For this to happen, it needs an enzyme known as Minoxidil Sulfortransferase. Our genes dictate the types and amounts of sulfortranferase present in our bodies as well as how they react to foreign matter. People with low levels of this enzyme might thus see reduction in hair loss but no hair growth.
Minoxidil 2% and 5% – Any Difference In Results?
In a study published by the Journal Of The American Academy of Dermatology, 393 men with androgenetic alopecia (AGA) were divided into three groups and given Minoxidil 5%, 2% and placebo to apply. The research concluded that the group that used 5% Minoxidil experienced 45% more hair regrowth compared to the other two groups.
Honestly, Hamza’s use of Minoxidil saw a far more significant result than what we noticed on hubby. But we believe that his success in seeing a reduction in hair loss and increased hair growth cannot be attributed to using Minoxidil alone.
In combination with Minoxidil, we know Hamza to be very diligent in using
- DS Laboratories Revita Shampoo and taking
- Watermans Growpro vitamins (that contains biotin, saw palmetto, vitamin D3 – claimed to help generate hair growth)
He topped the use of these products with patience and sheer perseverance. No, he didn’t see his hair growing in the first, not even the second month of using Minoxidil, the shampoo and the supplement. It was only in the third month that significant hair growth could be seen.
To recap, he did not use Minoxidil alone but topped it with
DS Laboratories Revita shampoo and Watermans Growpro supplement.
Will Minoxidil Stop Working If You Stop Using?
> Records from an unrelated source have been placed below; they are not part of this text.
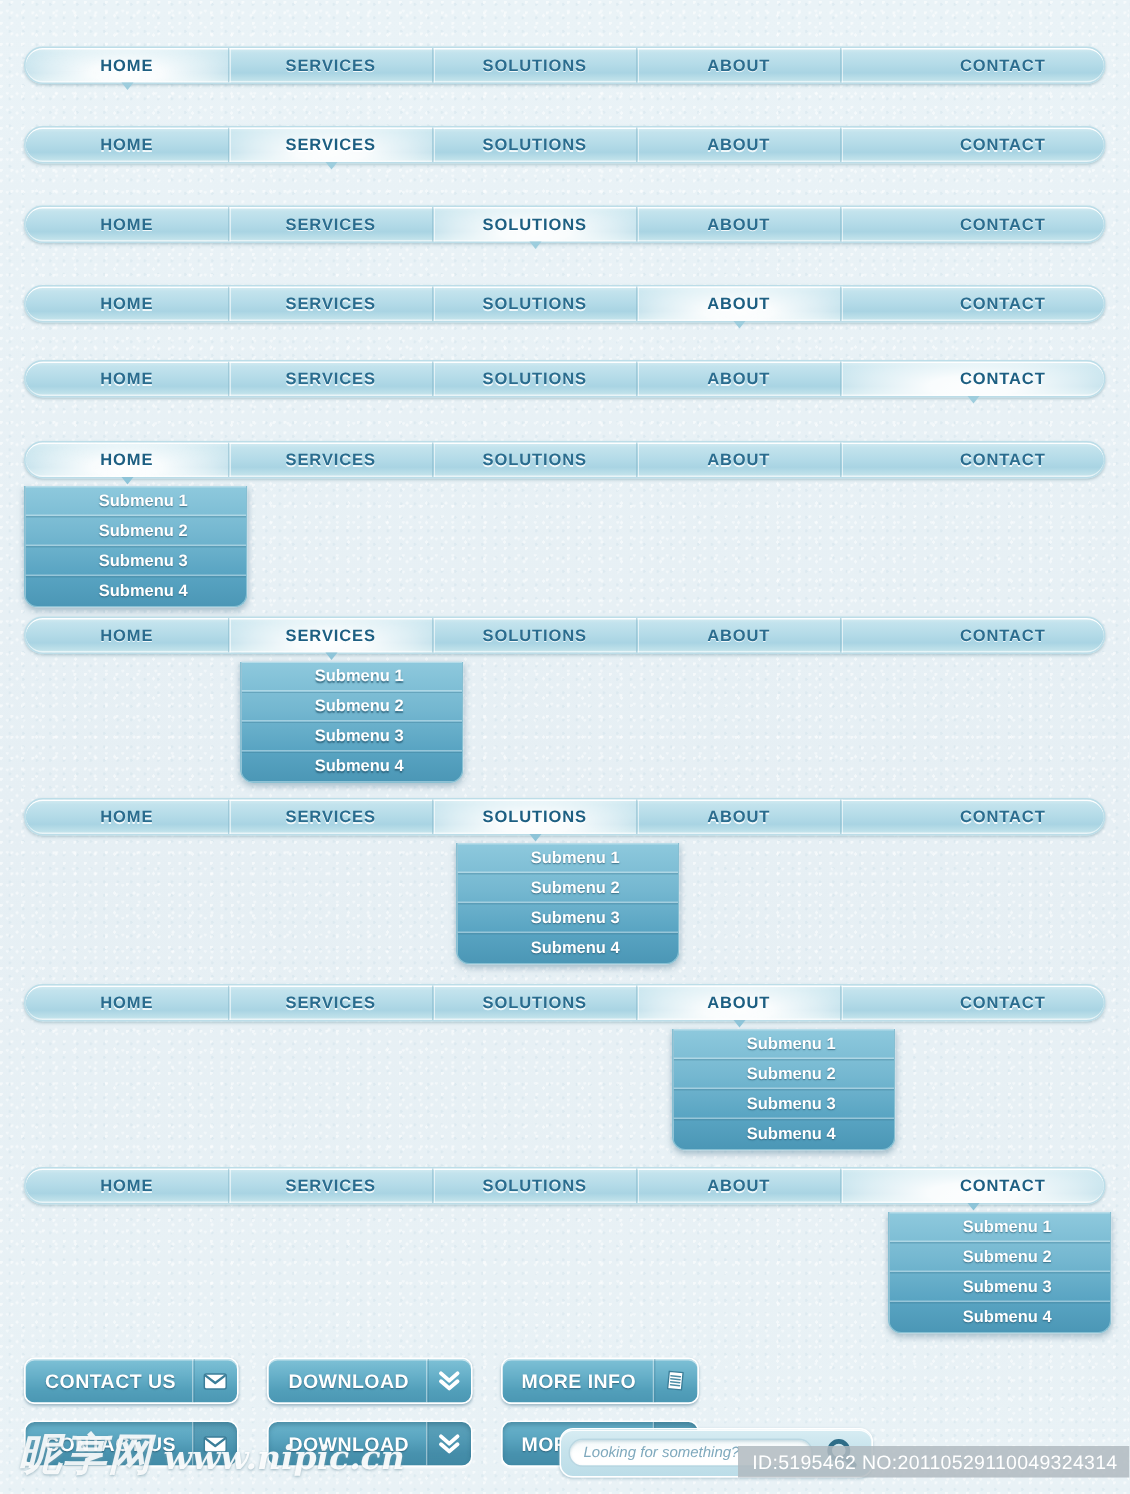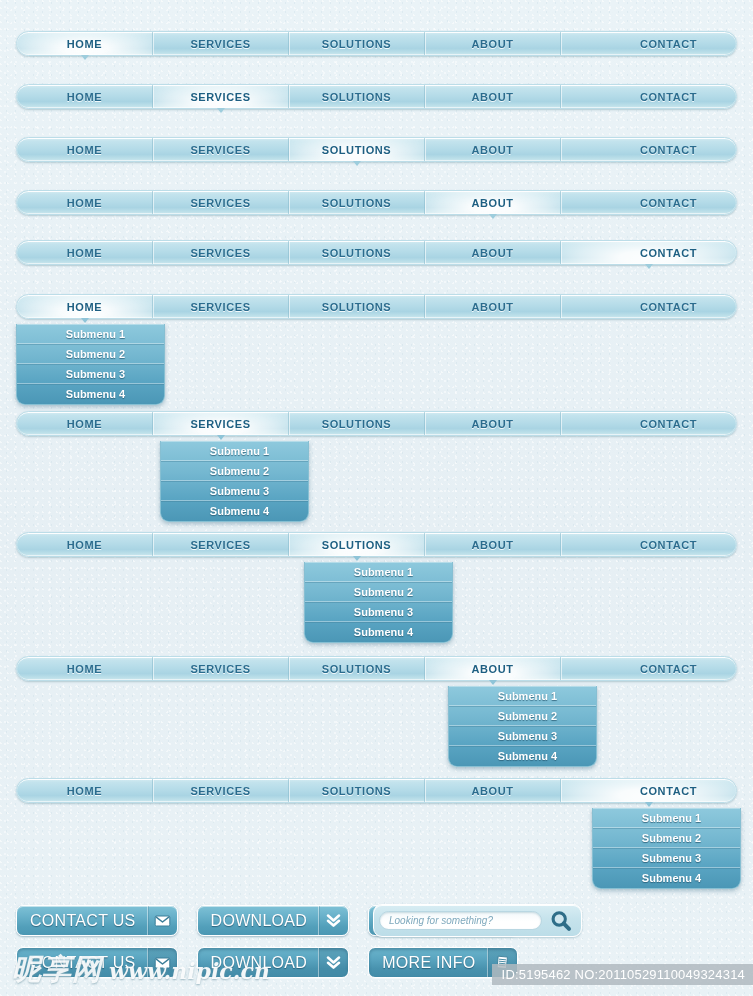--- a/index.html
+++ b/index.html
@@ -142,8 +142,8 @@
   }
   .btn .label {
     padding: 0 11px 0 13px;
-    font-size: 16px;
-    font-weight: normal;
+    font-size: 13px;
+    font-weight: bold;
     letter-spacing: .3px;
     color: #ffffff;
     text-shadow: 0 1px 1px rgba(35,85,110,.8);

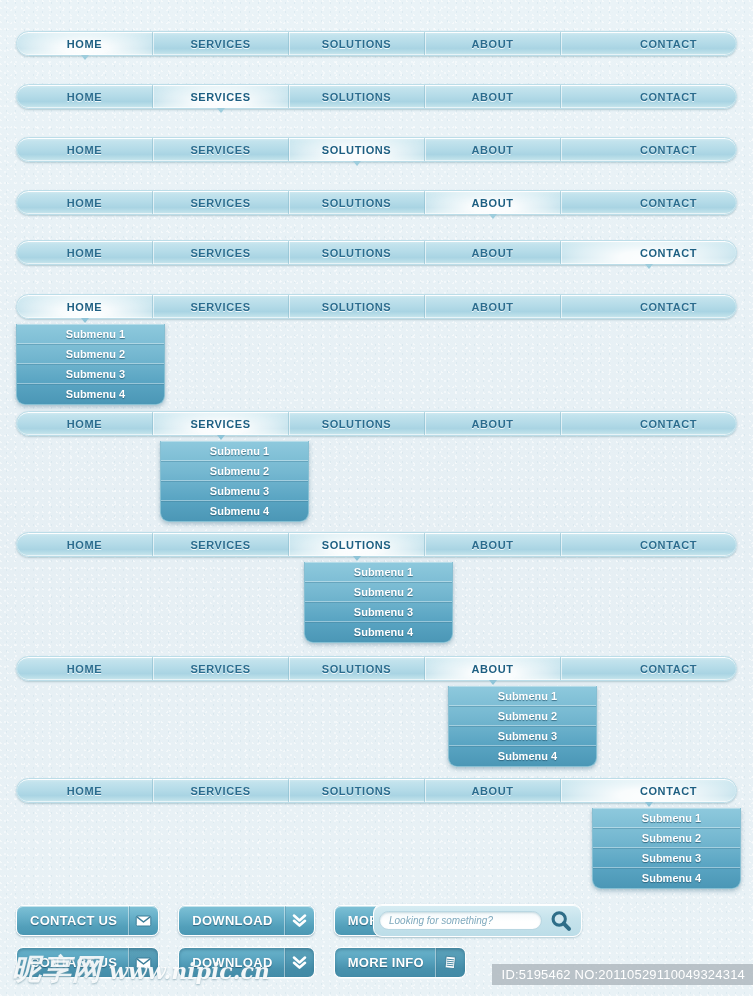--- a/index.html
+++ b/index.html
@@ -179,6 +179,7 @@
     display: flex;
     align-items: center;
     padding: 0 5px;
+    margin-top: 48px;
   }
   .searchfield {
     flex: 1;

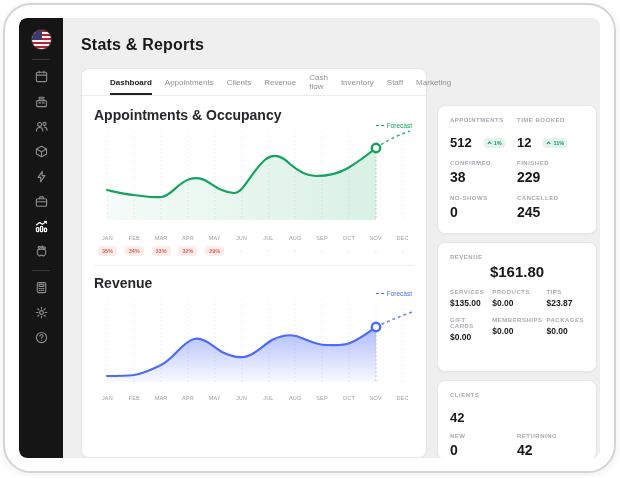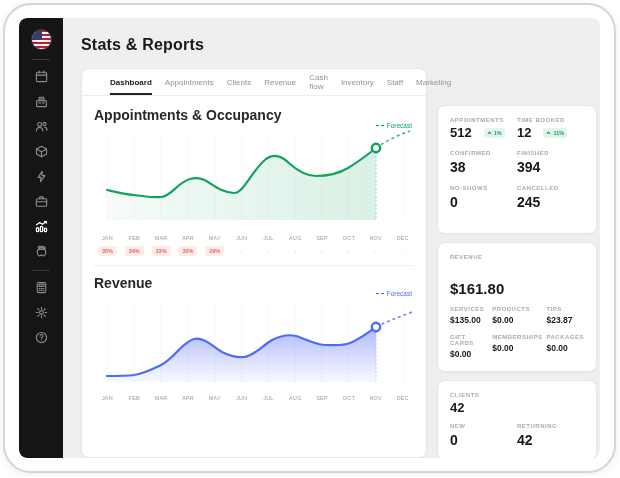--- a/index.html
+++ b/index.html
@@ -58,7 +58,7 @@
   .lbl { font-size:6px; color:#a6abb2; letter-spacing:.5px; font-weight:bold; }
   .grid2 { display:grid; grid-template-columns:1fr 1fr; row-gap:10px; }
   .grid3 { display:grid; grid-template-columns:1.1fr 1fr .9fr; row-gap:9px; column-gap:4px; margin-top:9px; }
-  .big { font-size:13px; font-weight:bold; color:#17181a; margin-top:2px; display:flex; align-items:center; gap:12px; }
+  .big { font-size:13px; font-weight:bold; color:#17181a; margin-top:12px; display:flex; align-items:center; gap:12px; }
   .mid { font-size:14px; font-weight:bold; color:#17181a; margin-top:3px; }
   .sm  { font-size:8.5px; font-weight:bold; color:#17181a; margin-top:3px; }
   .gbadge { display:inline-flex; align-items:center; gap:2px; background:#e4f4ec; color:#12a35c;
Can the encouraging result that Hamza experienced be maintained? Will hair loss be an issue of the past for Hamza? Can that dark, luscious hair stay with him for a long time to come?
A snag about using Minoxidil is that it must be used continuously and consistently twice daily. If you stop using it, you might not see an occurrence of new hair growth. Instead, hair loss would continue.
As of now, Hamza still sticks to his routine and ….. yes, still keeping that healthy-looking hair.